Typically surgery is not required in acromioclavicular joint dislocation, however there is a debate as to the best method of treatment. The acromioclavicular (AC) joint is one of the unsung heroes of the body. It is formed by the distal clavicle and medial facet of the acromion. (The end of the collar bone and that portion of the shoulder blade that meets to form the point of the shoulder). Interposed in the joint is a fibrocartilaginous disc, and the joint is covered by a capsule.
The acromioclavicular joint becomes injured or dislocated when a large force is applied to the acromion when the arm is in an adducted position, for example, during a wrestling takedown or a tackle in football.
The acromioclavicular joint is stabilized by three ligaments:
- Acromioclavicular ligament,
- Inferior Acromioclavicular Ligament
- Superior Acromioclavicular Ligament.
- A fourth ligament – the Coracoacromial Ligament is a strong triangular band which serves to prevent the upward dislocation of the shoulder (glenohumeral) joint.
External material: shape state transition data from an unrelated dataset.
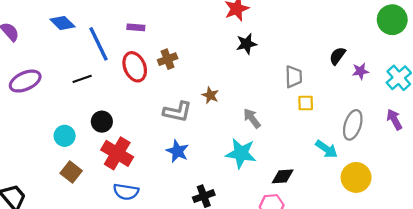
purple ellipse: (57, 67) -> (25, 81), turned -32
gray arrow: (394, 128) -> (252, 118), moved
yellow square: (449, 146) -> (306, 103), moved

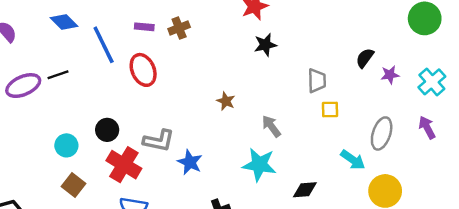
brown cross: (168, 59) -> (179, 28), moved
black line: (82, 79) -> (58, 75), moved
gray L-shape: (177, 112) -> (159, 141), moved

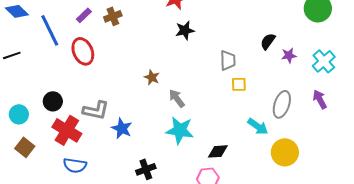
purple rectangle: (144, 27) -> (84, 15), turned -49
gray arrow: (271, 126) -> (177, 98), moved

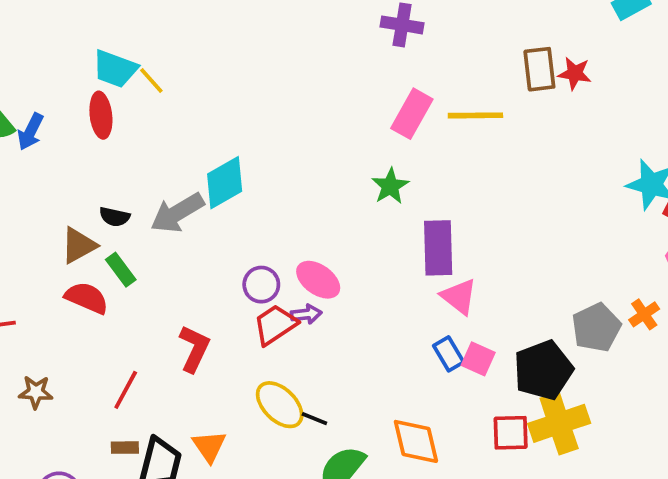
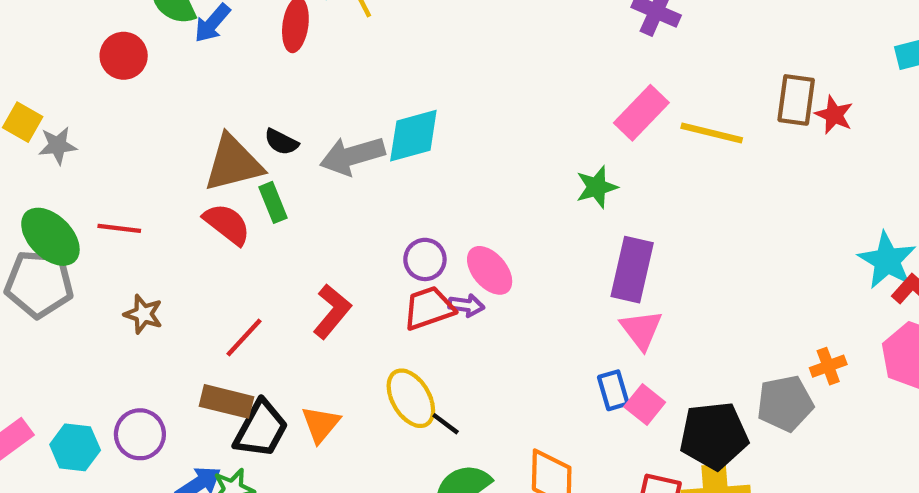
brown triangle: (79, 245) -> (233, 163), size x1.4
orange cross: (644, 314) -> (828, 366), moved
brown rectangle: (125, 448) -> (227, 401), size x1.6

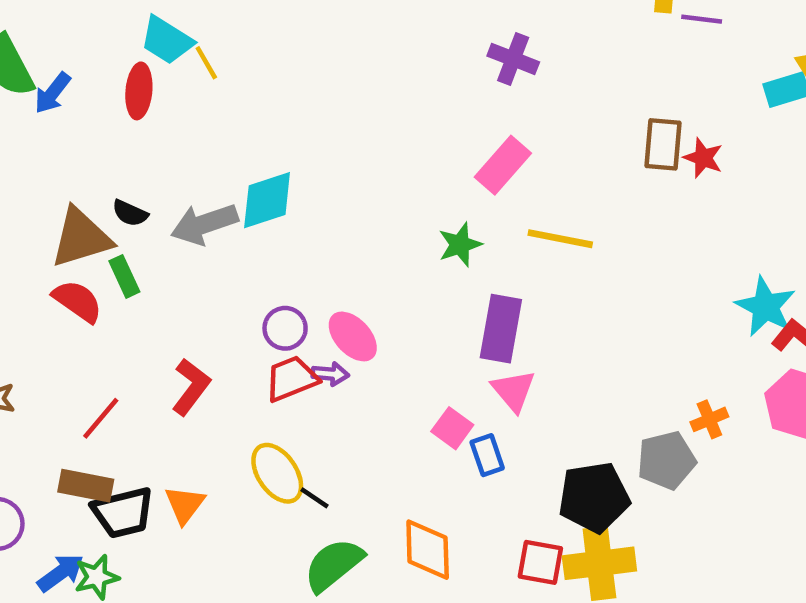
yellow line: (712, 133) -> (560, 239), moved
pink square: (645, 404) -> (452, 428), moved
black trapezoid: (261, 429) -> (123, 513), turned 50

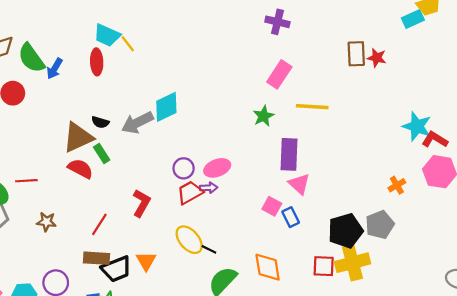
pink ellipse: (353, 336) -> (217, 168), turned -60
gray pentagon: (666, 460) -> (380, 225), moved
Acromioclavicular joint dislocation treatments
Treating the patient with chronic shoulder dislocation with the “gold” standard of treatments, physical therapy, activity modification, anti-inflammatory medications or cortisone shots has not shown successful. Furthermore, the surgery following the failed conservative treatments fairs no better.
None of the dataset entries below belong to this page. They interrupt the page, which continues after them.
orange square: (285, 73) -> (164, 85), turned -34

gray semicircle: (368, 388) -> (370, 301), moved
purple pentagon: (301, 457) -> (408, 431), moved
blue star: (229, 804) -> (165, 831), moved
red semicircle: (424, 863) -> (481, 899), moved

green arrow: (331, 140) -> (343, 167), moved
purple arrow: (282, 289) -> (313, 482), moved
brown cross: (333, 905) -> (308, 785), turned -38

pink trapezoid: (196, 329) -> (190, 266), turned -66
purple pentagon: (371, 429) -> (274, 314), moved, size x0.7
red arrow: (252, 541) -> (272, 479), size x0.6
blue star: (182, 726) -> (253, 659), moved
- “Conservative treatment of acromioclavicular joint dislocation is not always successful. A consequence of persistent cromioclavicular joint dislocation may be chronic pain and discomfort in the shoulder region as well a sensation of constant cromioclavicular joint instability and impaired shoulder function.”3
In this cited research, doctors examined 39 patients who underwent coracoclavicular (CC) ligament reconstruction. After surgery, almost half the AC joints failed to stabilize. In chronic and acute cases of shoulder dislocation management remains controversial, and the debate about whether patients should be conservatively or surgically treated continues.4 In a seeming contradiction, another study says the majority of acromioclavicular surgeries utilizing modern techniques and instrumentation result in successful outcomes. However, clinical failures do occur with frequency.5
Lastly, the more surgery – the more bone loss
- The more shoulder dislocations you have, the more bone breakdown and the more difficult the surgery, because now bone repair is involved.6
1. Hovelius, L. Anterior dislocations of the shoulder in teen-agers and young adults. Journal of Bone and Joint SurgeryùAmerican. 1987; 69 (3):393-9)
2.Lee BG, Cho NS, Rhee YG. Anterior labroligamentous periosteal sleeve avulsion lesion in arthroscopic capsulolabral repair for anterior shoulder instability. Knee Surgery, Sports Traumatology, Arthroscopy. 2011; 19(9): 1563-1569.
3. Virtanen KJ, Savolainen V, Tulikoura I, et al. Surgical treatment of chronic acromioclavicular joint dislocation with autogenous tendon grafts. Springerplus. 2014 Aug 10;3:420. doi: 10.1186/2193-1801-3-420. eCollection 2014.
4. De Carli A, Lanzetti R, Ciompi A, Lupariello D, Rota P, Ferretti A. Acromioclavicular third degree dislocation: surgical treatment in acute cases. J Orthop Surg Res. 2015 Jan 28;10(1):13. [Epub ahead of print]
5. Ma R, Smith PA, Smith MJ, Sherman SL, Flood D, Li X. Managing and recognizing complications after treatment of acromioclavicular joint repair or reconstruction. Curr Rev Musculoskelet Med. 2015 Feb 8. [Epub ahead of print]
6. Denard PJ, Dai X, Burkhart SS. Increasing preoperative dislocations and total time of dislocation affect surgical management of anterior shoulder instability. Int J Shoulder Surg. 2015 Jan-Mar;9(1):1-5. doi: 10.4103/0973-6042.150215.